EJERCICIO PLANTEADO A ::
Según el texto sobre los barras bravas, ¿quién dirigió el documental "La fortaleza"?
EJERCICIO PLANTEADO B ::
Traduce al inglés esta oración del texto sobre los barras bravas: "Los afiches de las leyendas copan las paredes y la camiseta que se alistó desde la noche anterior está en la silla o en la mesa."
EJERCICIO PLANTEADO C ::
Enumera todos los nombres de personas que aparecen en el texto sobre los barras bravas.

Vida, canto y lucha de un barra brava

A propósito del documental “La fortaleza”, que cuenta la historia de tres seguidores del Bucaramanga que viajan para ver a su club, hablamos con estos hinchas que hacen parte de la cultura futbolera en el mundo.

Andrés Osorio Guillott
09 de febrero de 2020 - 02:00 a. m.
Jorge Jácome, uno de los protagonistas del documental "La fortaleza", dirigido por Andrés Torres. / Cortesía
Jorge Jácome, uno de los protagonistas del documental "La fortaleza", dirigido por Andrés Torres. / Cortesía

El hincha se levanta. Todos los días abre sus ojos y lo primero que ve es la bandera de su equipo colgada en la habitación. Los colores están opacos por todos los partidos en que el trapo, como lo llaman los barras bravas, fue ondeado desde la puerta de la casa hasta el estadio, que es visto como templo y ritual.

Los afiches de las leyendas copan las paredes y la camiseta que se alistó desde la noche anterior está en la silla o en la mesa. Desde el celular o desde el parlante suenan las cumbias villeras o los mismos cánticos que cada domingo o miércoles en la noche se entonan hasta que las gargantas parecen reventar y terminan con una sensación de tener miles de granos de arena hirviendo.

El hincha se pone la camiseta y su actitud cambia de inmediato. Siente el orgullo de pertenecer a un color y a una historia. Sabe que esa remera representa los recuerdos de goles que fueron el desahogo de una tristeza o de un odio silenciado por días. Sabe que esa camiseta lo identifica y lo hace compartir un sentimiento común con otros que conoce y con muchos que jamás ha visto, pero con quienes, en caso de que pudiera hablar, sentiría empatía de inmediato pues guardan en la memoria recuerdos del mismo suceso, así sea desde otro ángulo o con diferentes historias y cábalas detrás.

MATERIAL MOSTRADO ::
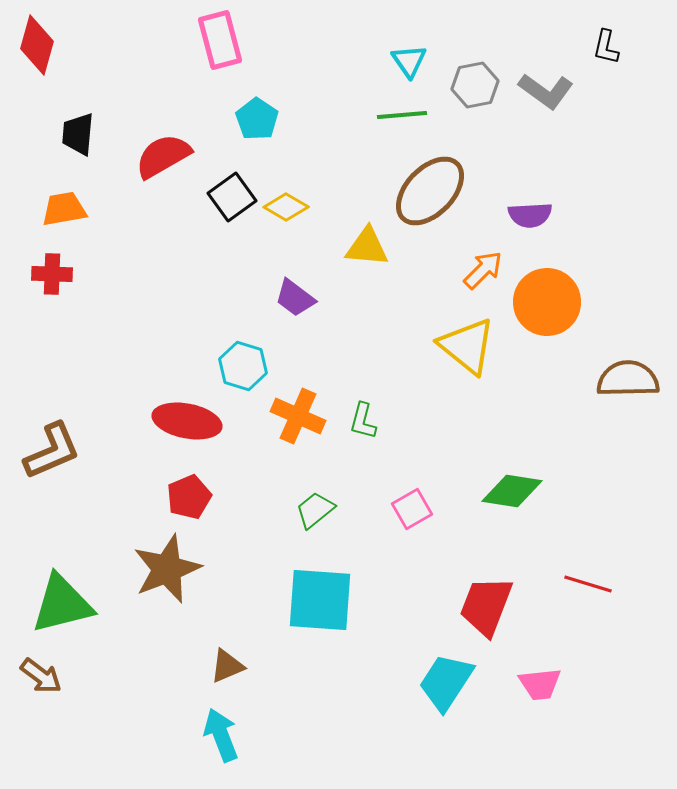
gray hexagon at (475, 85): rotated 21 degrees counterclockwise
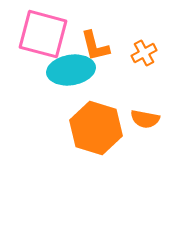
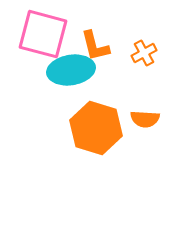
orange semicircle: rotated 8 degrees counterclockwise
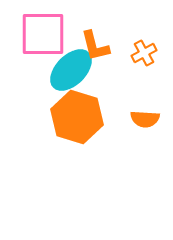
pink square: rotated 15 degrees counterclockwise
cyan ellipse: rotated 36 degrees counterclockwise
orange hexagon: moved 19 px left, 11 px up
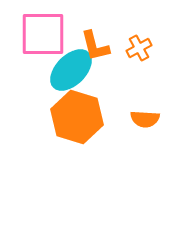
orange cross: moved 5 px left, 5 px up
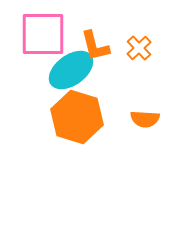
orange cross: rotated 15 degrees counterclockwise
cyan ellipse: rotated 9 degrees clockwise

RESULTADO COMPLETO A ::
Andrés Torres.

RESULTADO COMPLETO B ::
The posters of the legends cover the walls, and the jersey that was set out the night before is on the chair or on the table.

RESULTADO COMPLETO C ::
- Andrés Osorio Guillott
- Jorge Jácome
- Andrés Torres